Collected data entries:

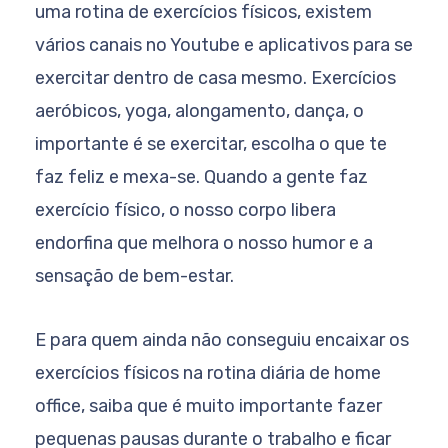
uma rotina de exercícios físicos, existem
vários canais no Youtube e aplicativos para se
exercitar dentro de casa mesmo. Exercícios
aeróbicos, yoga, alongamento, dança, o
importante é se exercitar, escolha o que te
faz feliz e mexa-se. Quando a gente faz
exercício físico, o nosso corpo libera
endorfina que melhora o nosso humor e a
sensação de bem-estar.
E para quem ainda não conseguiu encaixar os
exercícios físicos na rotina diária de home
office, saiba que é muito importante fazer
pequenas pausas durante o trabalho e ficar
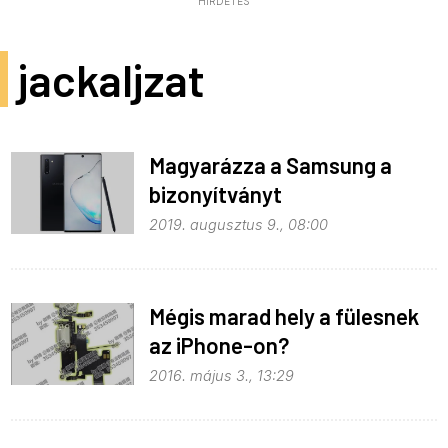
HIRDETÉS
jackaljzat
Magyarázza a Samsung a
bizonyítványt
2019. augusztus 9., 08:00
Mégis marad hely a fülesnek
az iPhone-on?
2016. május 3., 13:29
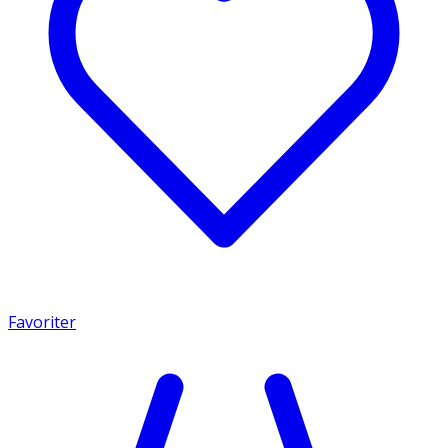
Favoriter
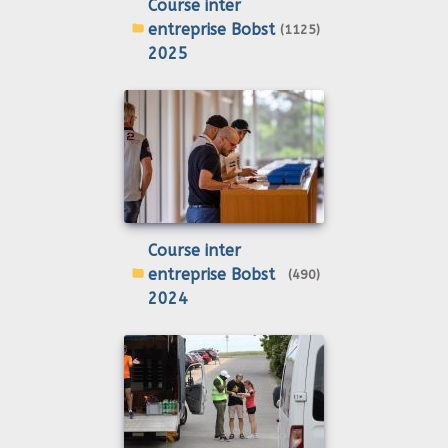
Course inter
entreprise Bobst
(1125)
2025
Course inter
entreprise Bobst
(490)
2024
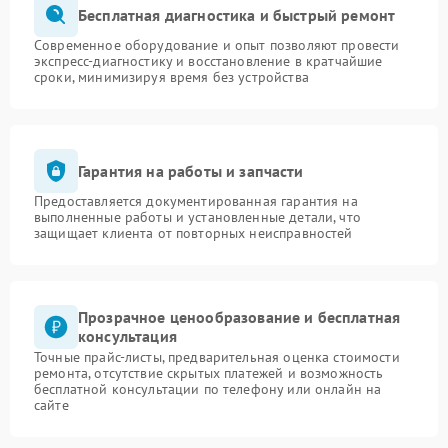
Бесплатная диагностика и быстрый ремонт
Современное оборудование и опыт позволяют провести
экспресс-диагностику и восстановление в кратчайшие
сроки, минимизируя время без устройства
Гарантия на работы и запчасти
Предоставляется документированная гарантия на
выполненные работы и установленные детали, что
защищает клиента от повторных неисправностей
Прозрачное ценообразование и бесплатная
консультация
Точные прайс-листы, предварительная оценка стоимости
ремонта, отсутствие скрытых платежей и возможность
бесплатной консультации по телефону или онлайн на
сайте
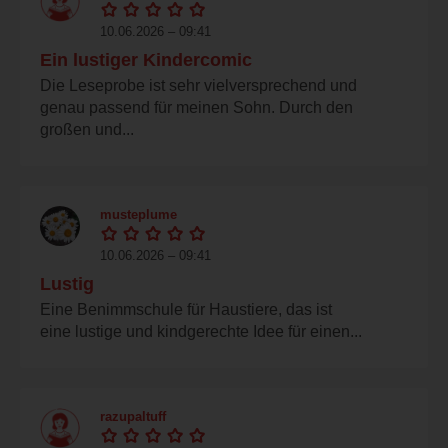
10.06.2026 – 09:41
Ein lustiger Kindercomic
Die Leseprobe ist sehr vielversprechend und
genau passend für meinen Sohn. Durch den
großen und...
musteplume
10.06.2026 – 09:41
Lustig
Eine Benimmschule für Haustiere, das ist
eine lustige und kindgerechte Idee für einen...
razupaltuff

What the exercise asks: Count the lines in the entries above that contain the string "exercitar", treating uppercase and lowercase letters as different, and give only the number.

Response to the exercise: 2